An official with the Simon Wiesenthal Center, the Los Angeles-based Jewish group dedicated to preserving the memory of the Holocaust, said the ruling was important to resolving the case.

“Justice in this case is long delayed,” said Rabbi Abraham Cooper, associate dean of the center. “No one should confuse anything happening to John Demjanjuk as anything but justice. It’s not vengeance.”

Citizenship revoked in 2002
Demjanjuk, who came to the United States in 1952, lost his U.S. citizenship after a judge ruled in 2002 that documents from World War II prove he was a Nazi guard at various death or forced labor camps.

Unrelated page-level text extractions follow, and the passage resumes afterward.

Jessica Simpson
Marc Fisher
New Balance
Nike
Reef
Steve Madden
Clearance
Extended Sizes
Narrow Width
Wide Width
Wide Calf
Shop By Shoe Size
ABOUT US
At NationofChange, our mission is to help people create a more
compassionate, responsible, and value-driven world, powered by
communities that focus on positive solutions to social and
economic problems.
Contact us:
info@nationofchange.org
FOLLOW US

His attorney had argued at a hearing last month that sending Demjanjuk back to Ukraine would be like throwing him “into a shark tank.”

John Broadley, Demjanjuk’s lawyer, said the ruling is the judge’s final order in the case. It was required before Creppy’s June ruling, which authorized the government to deport Demjanjuk, could be appealed.

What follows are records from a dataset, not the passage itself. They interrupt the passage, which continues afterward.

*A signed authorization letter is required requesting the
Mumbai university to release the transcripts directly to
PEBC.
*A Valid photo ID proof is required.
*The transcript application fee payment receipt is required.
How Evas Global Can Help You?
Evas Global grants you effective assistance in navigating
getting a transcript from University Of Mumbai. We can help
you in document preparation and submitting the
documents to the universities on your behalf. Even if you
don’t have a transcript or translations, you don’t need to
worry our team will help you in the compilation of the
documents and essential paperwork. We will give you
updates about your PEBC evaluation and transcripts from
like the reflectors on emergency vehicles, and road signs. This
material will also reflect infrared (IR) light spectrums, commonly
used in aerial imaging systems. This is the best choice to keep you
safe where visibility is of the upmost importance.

Broadley said Demjanjuk would appeal Creppy’s earlier decision and possibly the latest ruling.

Authorities first tried to deport Demjanjuk in 1977, accusing him of being Ivan the Terrible at the Treblinka concentration camp. In 1986, Demjanjuk was extradited to Israel, where he was convicted and sentenced to death after a dramatic, televised trial. But after a five-year legal battle, the conviction was thrown out when the Israeli Supreme Court found in 1993 that someone else apparently was Ivan the Terrible.

Demjanjuk returned to the United States and his U.S. citizenship was restored before being lifted again.

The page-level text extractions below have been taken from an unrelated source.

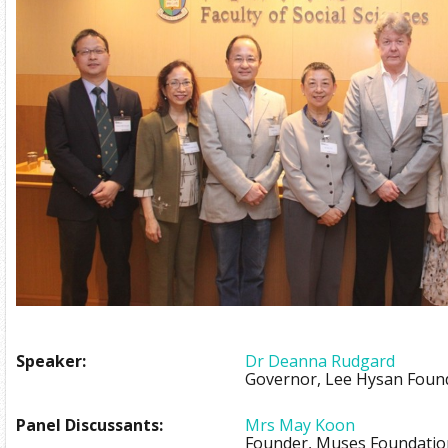
Speaker:
Dr Deanna Rudgard
Governor, Lee Hysan Foun
Panel Discussants:
Mrs May Koon
Founder, Muses Foundatio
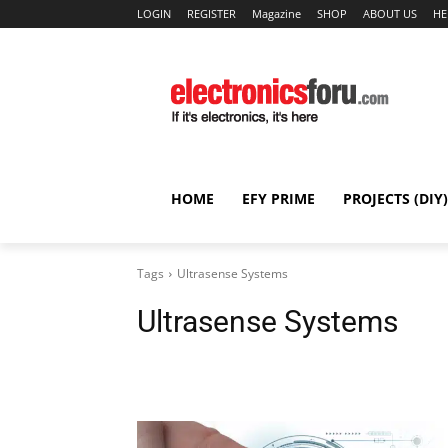
LOGIN
REGISTER
Magazine
SHOP
ABOUT US
HE
HOME
EFY PRIME
PROJECTS (DIY)
Tags
Ultrasense Systems
Ultrasense Systems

Not Ivan, but another guard?
The current case is based on evidence uncovered by the Justice Department alleging he was a different guard. Demjanjuk has denied the allegations.

Broadley has said the U.S. government never sufficiently disavowed its previous claim that Demjanjuk was Ivan.

“We have a situation the U.S. government created, and now he still carries a blood scent of Ivan the Terrible, and this would be like throwing him with that blood scent into a shark tank,” Broadley said at the Nov. 29 hearing.

Although Ukraine police have a history of regularly beating detainees and prisoners, the country is taking steps to improve its prison conditions to meet international human rights standards so it can join NATO and the European Union, Creppy wrote, citing an opinion submitted by the U.S. State Department.

An official of the Ukrainian Foreign Ministry who refused to identify herself said Thursday that the appropriate bodies have no information about the Demjanjuk case. She refused to elaborate.